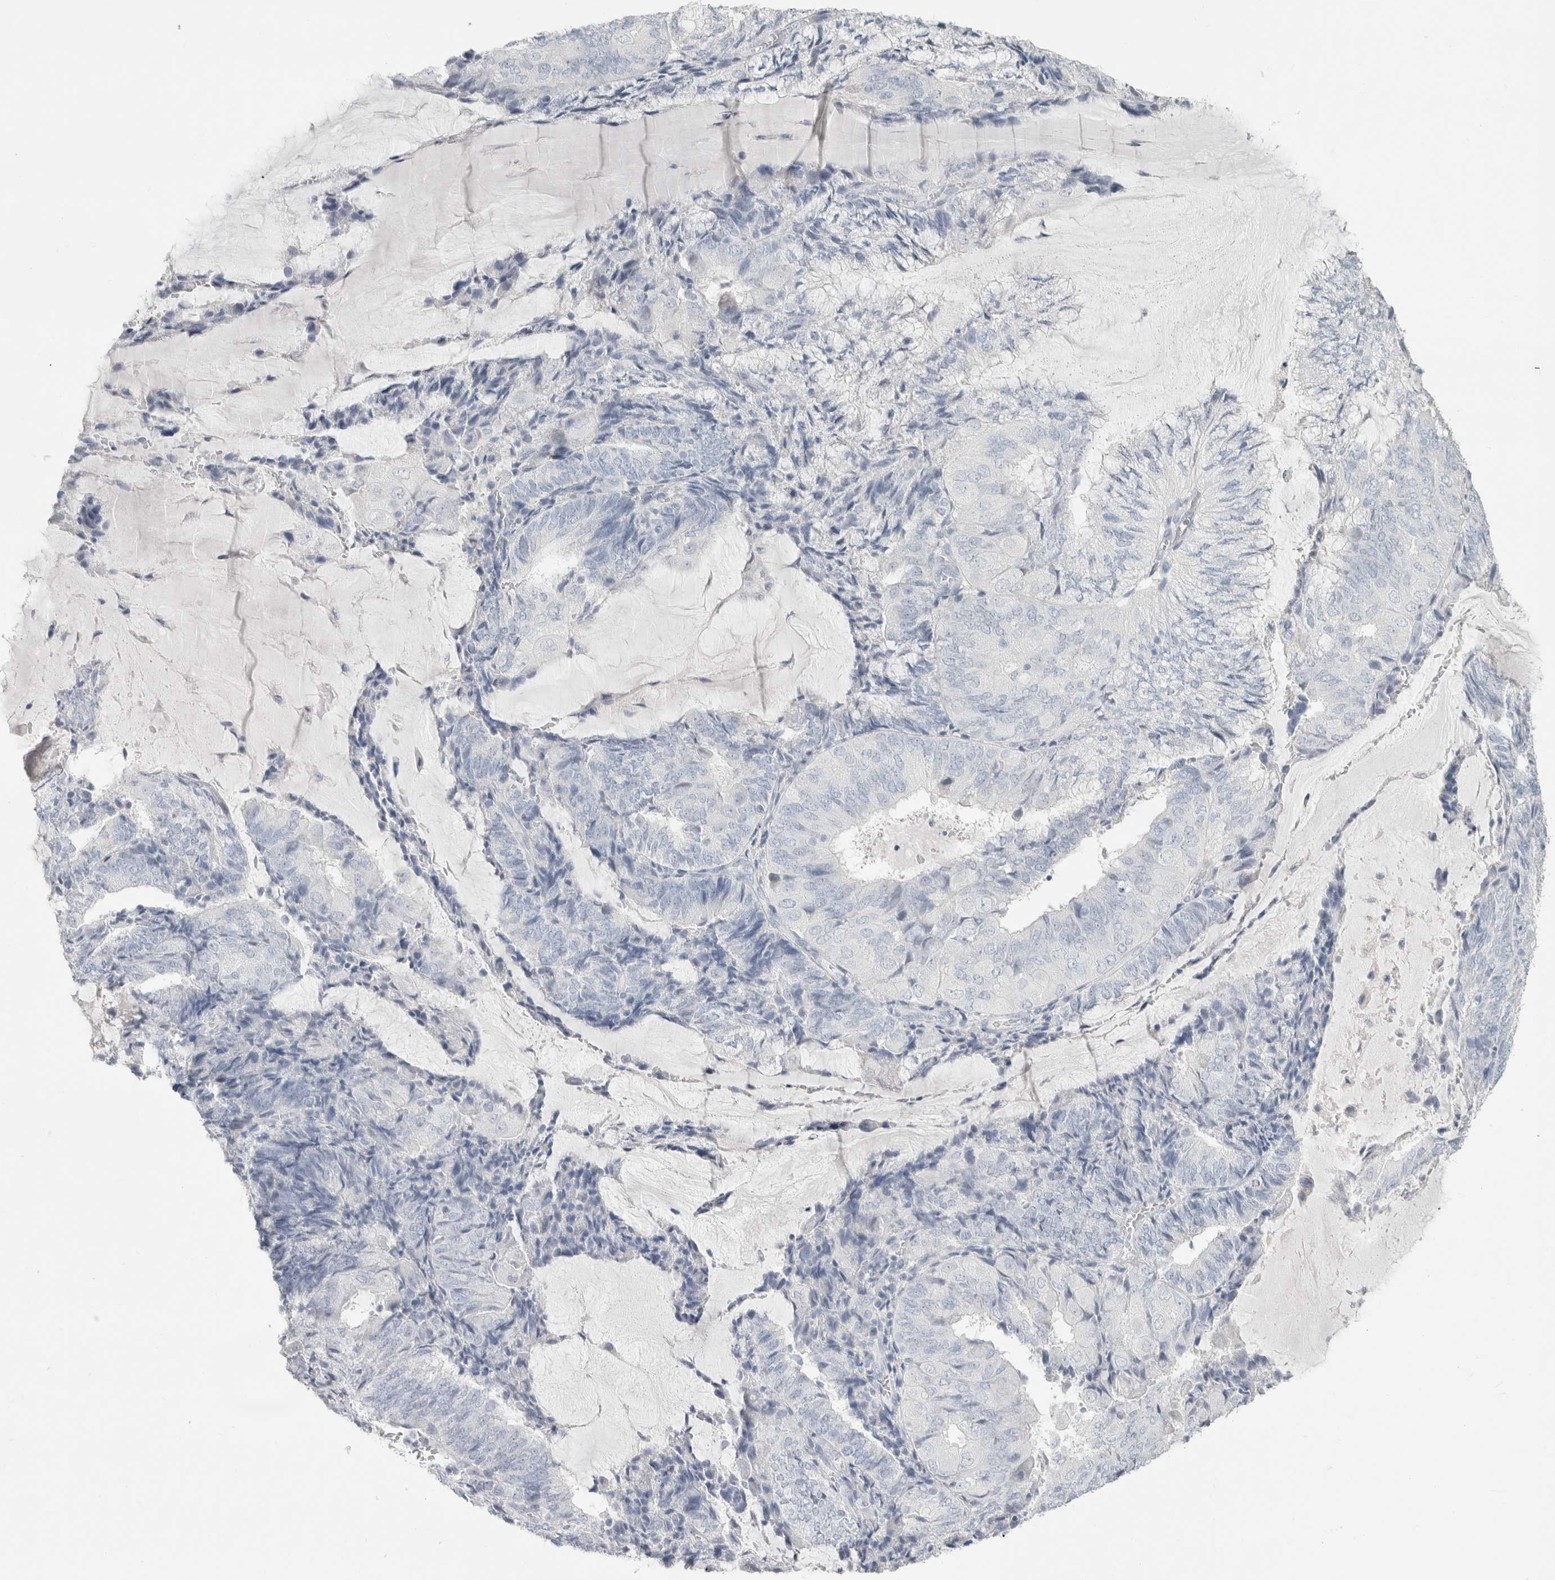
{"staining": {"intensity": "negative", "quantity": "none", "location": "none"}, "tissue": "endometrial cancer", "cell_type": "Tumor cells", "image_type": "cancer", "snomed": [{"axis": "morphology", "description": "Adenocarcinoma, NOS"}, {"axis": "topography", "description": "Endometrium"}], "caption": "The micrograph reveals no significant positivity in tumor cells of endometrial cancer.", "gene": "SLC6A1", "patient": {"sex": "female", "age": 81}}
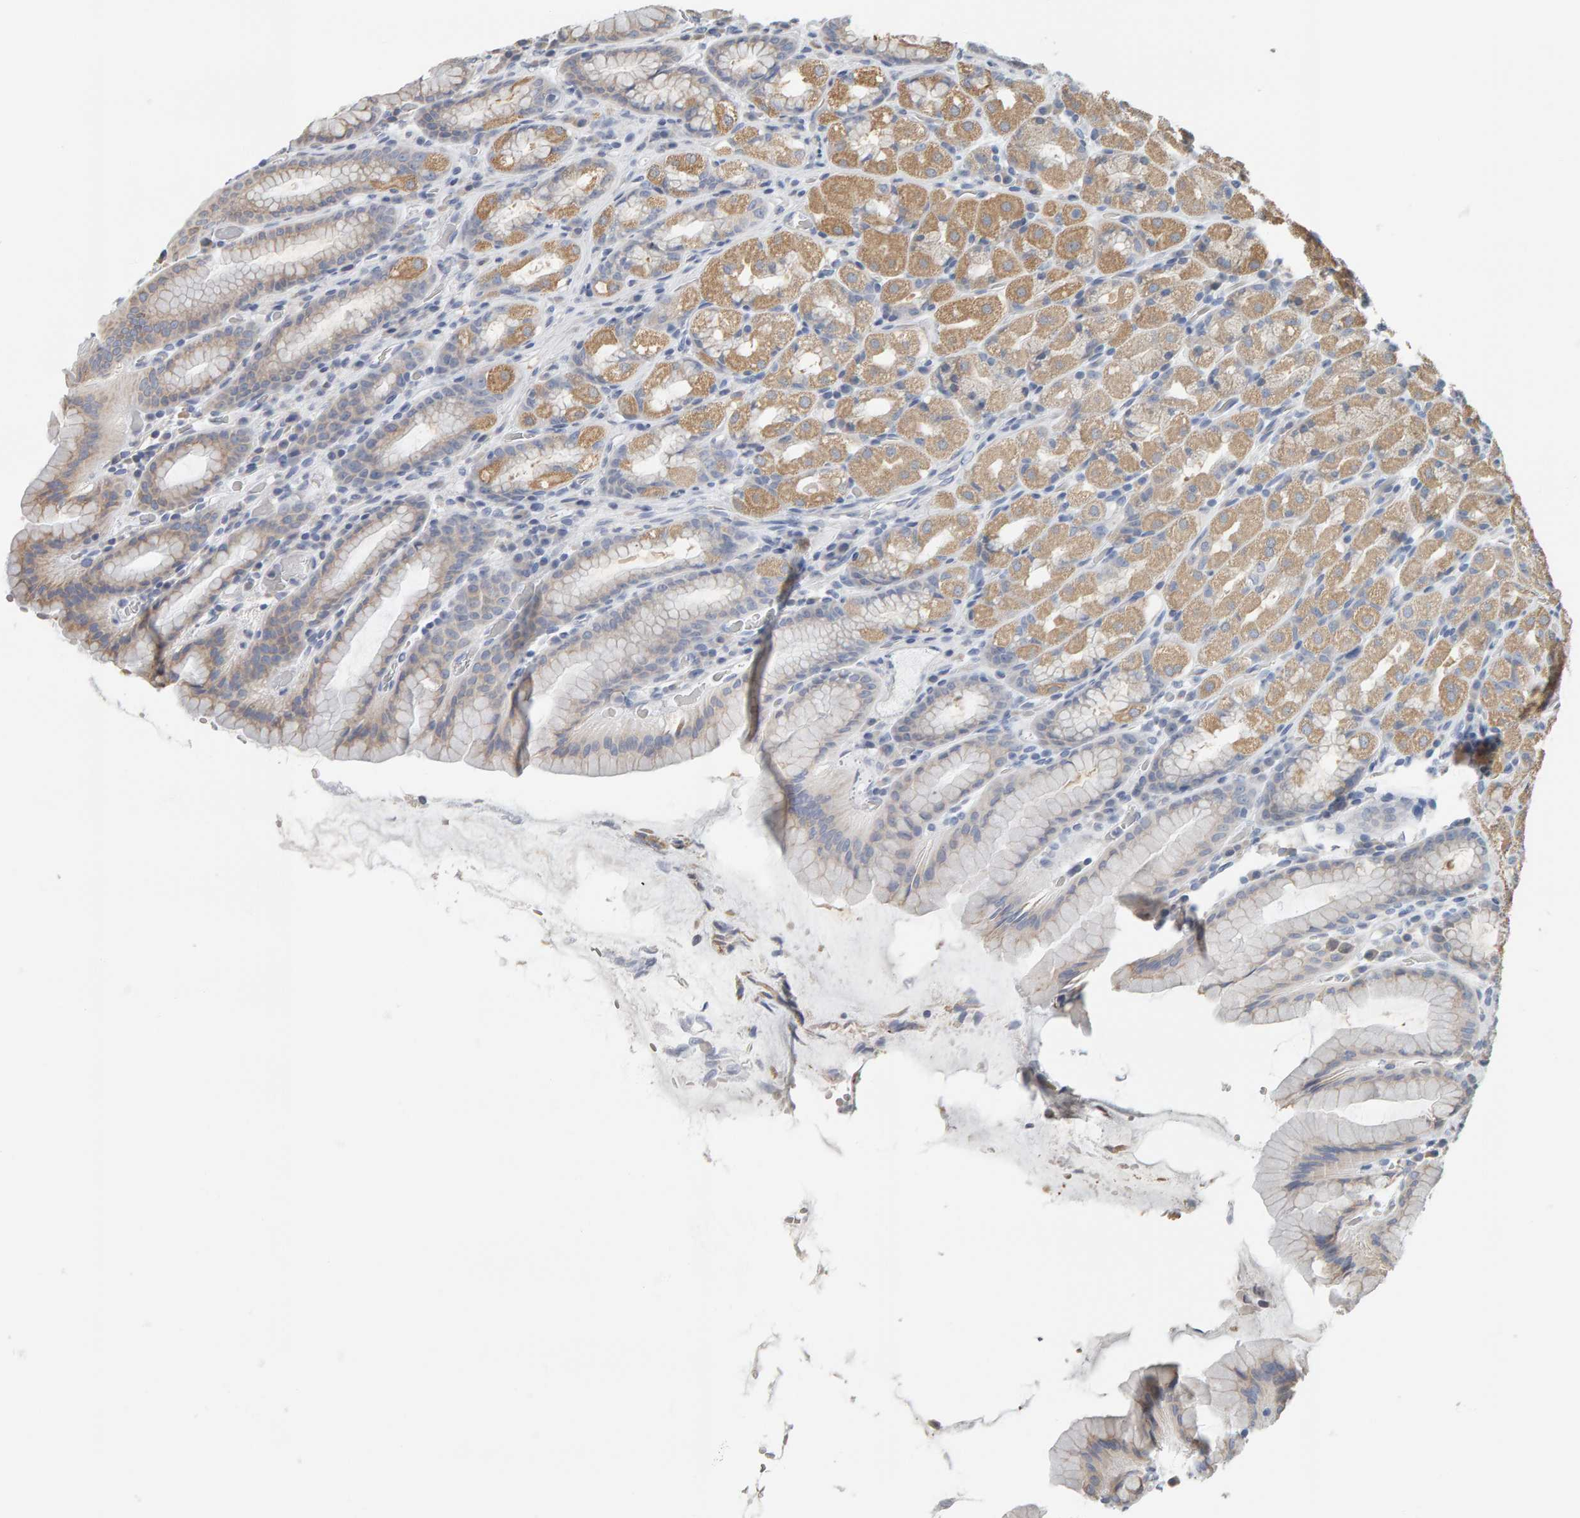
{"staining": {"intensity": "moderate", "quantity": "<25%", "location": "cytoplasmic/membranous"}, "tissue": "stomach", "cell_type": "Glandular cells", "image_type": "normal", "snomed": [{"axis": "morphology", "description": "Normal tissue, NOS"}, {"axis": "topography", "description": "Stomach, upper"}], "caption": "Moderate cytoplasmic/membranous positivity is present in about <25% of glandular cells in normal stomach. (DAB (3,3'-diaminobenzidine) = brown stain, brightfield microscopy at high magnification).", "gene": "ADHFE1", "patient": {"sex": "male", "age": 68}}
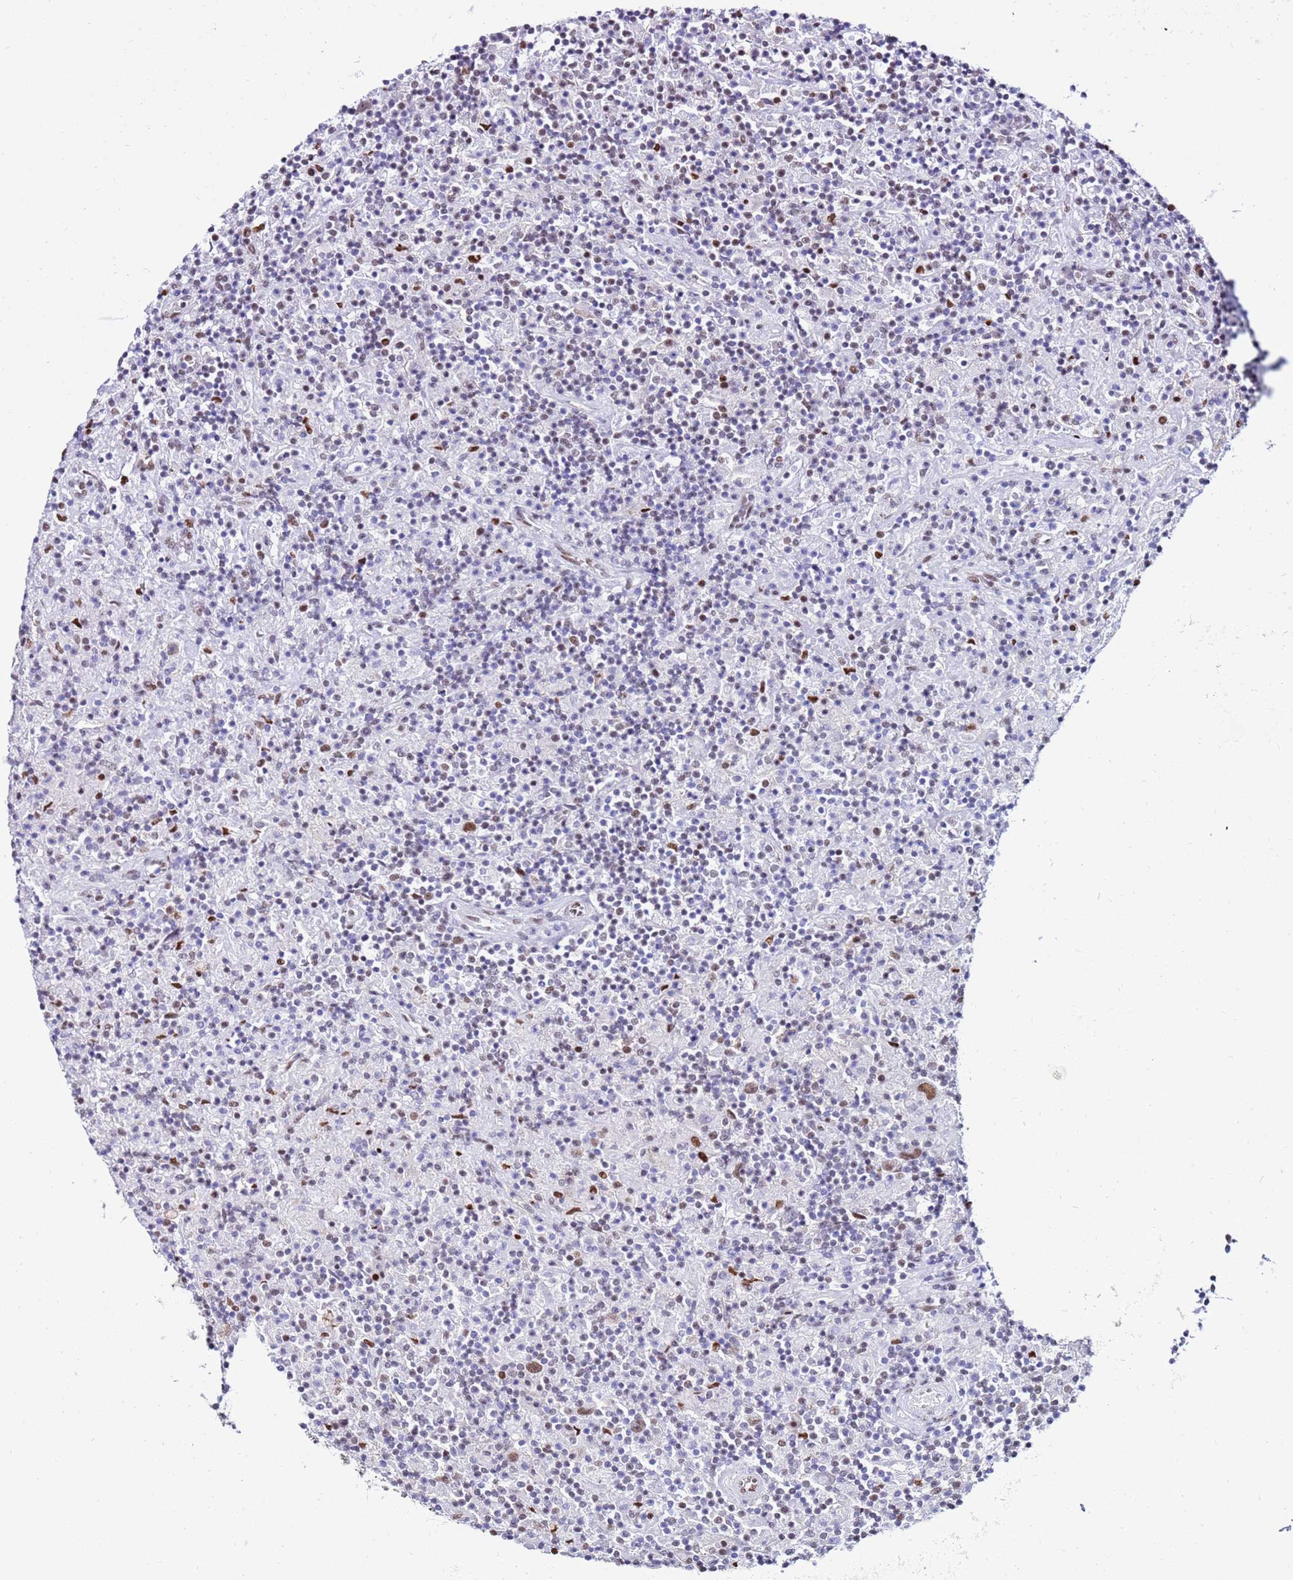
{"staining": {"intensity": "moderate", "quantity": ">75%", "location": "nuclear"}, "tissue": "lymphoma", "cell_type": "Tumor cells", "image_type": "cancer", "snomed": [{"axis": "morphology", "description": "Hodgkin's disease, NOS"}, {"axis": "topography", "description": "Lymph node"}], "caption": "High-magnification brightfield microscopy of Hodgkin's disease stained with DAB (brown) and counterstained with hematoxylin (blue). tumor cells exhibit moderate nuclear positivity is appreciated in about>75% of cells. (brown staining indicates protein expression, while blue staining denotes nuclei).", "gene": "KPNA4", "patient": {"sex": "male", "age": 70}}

____________________

Every line above should be transcribed exactly, though no image should be carried over.

### Response to the task
{"staining": {"intensity": "negative", "quantity": "none", "location": "none"}, "tissue": "endometrial cancer", "cell_type": "Tumor cells", "image_type": "cancer", "snomed": [{"axis": "morphology", "description": "Adenocarcinoma, NOS"}, {"axis": "topography", "description": "Endometrium"}], "caption": "The micrograph reveals no significant positivity in tumor cells of endometrial cancer.", "gene": "SLC6A1", "patient": {"sex": "female", "age": 81}}
{"staining": {"intensity": "moderate", "quantity": "<25%", "location": "cytoplasmic/membranous"}, "tissue": "stomach", "cell_type": "Glandular cells", "image_type": "normal", "snomed": [{"axis": "morphology", "description": "Normal tissue, NOS"}, {"axis": "topography", "description": "Stomach, upper"}], "caption": "Moderate cytoplasmic/membranous positivity is present in about <25% of glandular cells in normal stomach. (DAB (3,3'-diaminobenzidine) = brown stain, brightfield microscopy at high magnification).", "gene": "ADHFE1", "patient": {"sex": "male", "age": 68}}
{"staining": {"intensity": "moderate", "quantity": ">75%", "location": "nuclear"}, "tissue": "lymphoma", "cell_type": "Tumor cells", "image_type": "cancer", "snomed": [{"axis": "morphology", "description": "Hodgkin's disease, NOS"}, {"axis": "topography", "description": "Lymph node"}], "caption": "High-magnification brightfield microscopy of Hodgkin's disease stained with DAB (brown) and counterstained with hematoxylin (blue). tumor cells exhibit moderate nuclear positivity is appreciated in about>75% of cells. (brown staining indicates protein expression, while blue staining denotes nuclei).", "gene": "KPNA4", "patient": {"sex": "male", "age": 70}}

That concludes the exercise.